CHALLENGE | Please reproduce every line of the material below without changing anything.

::::

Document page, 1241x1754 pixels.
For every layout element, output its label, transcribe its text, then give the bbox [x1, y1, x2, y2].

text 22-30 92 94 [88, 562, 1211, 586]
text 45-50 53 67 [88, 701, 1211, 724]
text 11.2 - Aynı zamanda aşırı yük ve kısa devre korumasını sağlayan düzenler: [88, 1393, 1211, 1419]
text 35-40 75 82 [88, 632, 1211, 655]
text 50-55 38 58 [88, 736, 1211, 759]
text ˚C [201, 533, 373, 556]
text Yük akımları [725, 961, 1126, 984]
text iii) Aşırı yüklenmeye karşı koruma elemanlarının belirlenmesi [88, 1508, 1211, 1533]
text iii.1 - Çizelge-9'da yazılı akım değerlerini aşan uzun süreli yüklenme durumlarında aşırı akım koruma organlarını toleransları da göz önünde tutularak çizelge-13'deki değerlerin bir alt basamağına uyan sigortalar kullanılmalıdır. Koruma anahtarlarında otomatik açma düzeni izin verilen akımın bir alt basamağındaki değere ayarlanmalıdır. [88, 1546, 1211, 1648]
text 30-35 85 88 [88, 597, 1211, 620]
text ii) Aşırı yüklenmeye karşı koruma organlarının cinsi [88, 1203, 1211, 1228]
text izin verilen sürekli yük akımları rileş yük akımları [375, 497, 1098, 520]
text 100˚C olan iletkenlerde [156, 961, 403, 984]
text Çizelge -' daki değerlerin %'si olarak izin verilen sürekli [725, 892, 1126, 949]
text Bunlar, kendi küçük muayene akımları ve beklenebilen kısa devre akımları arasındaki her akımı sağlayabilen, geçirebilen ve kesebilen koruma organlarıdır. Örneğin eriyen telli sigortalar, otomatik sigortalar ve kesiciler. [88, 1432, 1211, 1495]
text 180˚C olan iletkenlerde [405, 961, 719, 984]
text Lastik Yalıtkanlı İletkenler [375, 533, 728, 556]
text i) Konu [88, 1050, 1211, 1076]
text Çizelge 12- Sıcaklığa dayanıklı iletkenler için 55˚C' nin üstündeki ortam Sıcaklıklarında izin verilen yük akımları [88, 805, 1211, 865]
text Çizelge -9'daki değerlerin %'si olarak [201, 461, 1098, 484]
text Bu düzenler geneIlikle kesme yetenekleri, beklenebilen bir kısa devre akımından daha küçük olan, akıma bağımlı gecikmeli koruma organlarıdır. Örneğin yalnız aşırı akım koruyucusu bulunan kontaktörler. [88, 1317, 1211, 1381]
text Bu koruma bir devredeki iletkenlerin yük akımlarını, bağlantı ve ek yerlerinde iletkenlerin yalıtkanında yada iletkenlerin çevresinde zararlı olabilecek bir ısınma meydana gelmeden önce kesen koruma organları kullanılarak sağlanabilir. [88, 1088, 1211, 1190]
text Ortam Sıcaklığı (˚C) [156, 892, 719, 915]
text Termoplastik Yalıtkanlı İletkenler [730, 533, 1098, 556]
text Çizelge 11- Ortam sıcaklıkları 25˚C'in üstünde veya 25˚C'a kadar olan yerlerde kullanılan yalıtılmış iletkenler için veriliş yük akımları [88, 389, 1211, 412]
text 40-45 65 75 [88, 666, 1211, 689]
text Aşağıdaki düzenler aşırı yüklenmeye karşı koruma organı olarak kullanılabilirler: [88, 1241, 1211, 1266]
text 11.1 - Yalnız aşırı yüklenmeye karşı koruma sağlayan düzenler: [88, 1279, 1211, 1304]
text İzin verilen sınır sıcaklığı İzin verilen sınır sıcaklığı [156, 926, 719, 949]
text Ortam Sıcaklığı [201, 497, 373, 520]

::::

EXERCISE OUTPUT |
Document page, 1241x1754 pixels.
For every layout element, output its label, transcribe its text, then give the bbox [x1, y1, x2, y2].

text 22-30 92 94 [88, 562, 1211, 586]
text 45-50 53 67 [88, 701, 1211, 724]
text 11.2 - Aynı zamanda aşırı yük ve kısa devre korumasını sağlayan düzenler: [88, 1393, 1211, 1419]
text 35-40 75 82 [88, 632, 1211, 655]
text 50-55 38 58 [88, 736, 1211, 759]
text ˚C [201, 533, 373, 556]
text Yük akımları [725, 961, 1126, 984]
text iii) Aşırı yüklenmeye karşı koruma elemanlarının belirlenmesi [88, 1508, 1211, 1533]
text iii.1 - Çizelge-9'da yazılı akım değerlerini aşan uzun süreli yüklenme durumlarında aşırı akım koruma organlarını toleransları da göz önünde tutularak çizelge-13'deki değerlerin bir alt basamağına uyan sigortalar kullanılmalıdır. Koruma anahtarlarında otomatik açma düzeni izin verilen akımın bir alt basamağındaki değere ayarlanmalıdır. [88, 1546, 1211, 1648]
text 30-35 85 88 [88, 597, 1211, 620]
text ii) Aşırı yüklenmeye karşı koruma organlarının cinsi [88, 1203, 1211, 1228]
text izin verilen sürekli yük akımları rileş yük akımları [375, 497, 1098, 520]
text 100˚C olan iletkenlerde [156, 961, 403, 984]
text Çizelge -' daki değerlerin %'si olarak izin verilen sürekli [725, 892, 1126, 949]
text Bunlar, kendi küçük muayene akımları ve beklenebilen kısa devre akımları arasındaki her akımı sağlayabilen, geçirebilen ve kesebilen koruma organlarıdır. Örneğin eriyen telli sigortalar, otomatik sigortalar ve kesiciler. [88, 1432, 1211, 1495]
text 180˚C olan iletkenlerde [405, 961, 719, 984]
text Lastik Yalıtkanlı İletkenler [375, 533, 728, 556]
text i) Konu [88, 1050, 1211, 1076]
text Çizelge 12- Sıcaklığa dayanıklı iletkenler için 55˚C' nin üstündeki ortam Sıcaklıklarında izin verilen yük akımları [88, 805, 1211, 865]
text Çizelge -9'daki değerlerin %'si olarak [201, 461, 1098, 484]
text Bu düzenler geneIlikle kesme yetenekleri, beklenebilen bir kısa devre akımından daha küçük olan, akıma bağımlı gecikmeli koruma organlarıdır. Örneğin yalnız aşırı akım koruyucusu bulunan kontaktörler. [88, 1317, 1211, 1381]
text Bu koruma bir devredeki iletkenlerin yük akımlarını, bağlantı ve ek yerlerinde iletkenlerin yalıtkanında yada iletkenlerin çevresinde zararlı olabilecek bir ısınma meydana gelmeden önce kesen koruma organları kullanılarak sağlanabilir. [88, 1088, 1211, 1190]
text Ortam Sıcaklığı (˚C) [156, 892, 719, 915]
text Termoplastik Yalıtkanlı İletkenler [730, 533, 1098, 556]
text Çizelge 11- Ortam sıcaklıkları 25˚C'in üstünde veya 25˚C'a kadar olan yerlerde kullanılan yalıtılmış iletkenler için veriliş yük akımları [88, 389, 1211, 412]
text 40-45 65 75 [88, 666, 1211, 689]
text Aşağıdaki düzenler aşırı yüklenmeye karşı koruma organı olarak kullanılabilirler: [88, 1241, 1211, 1266]
text 11.1 - Yalnız aşırı yüklenmeye karşı koruma sağlayan düzenler: [88, 1279, 1211, 1304]
text İzin verilen sınır sıcaklığı İzin verilen sınır sıcaklığı [156, 926, 719, 949]
text Ortam Sıcaklığı [201, 497, 373, 520]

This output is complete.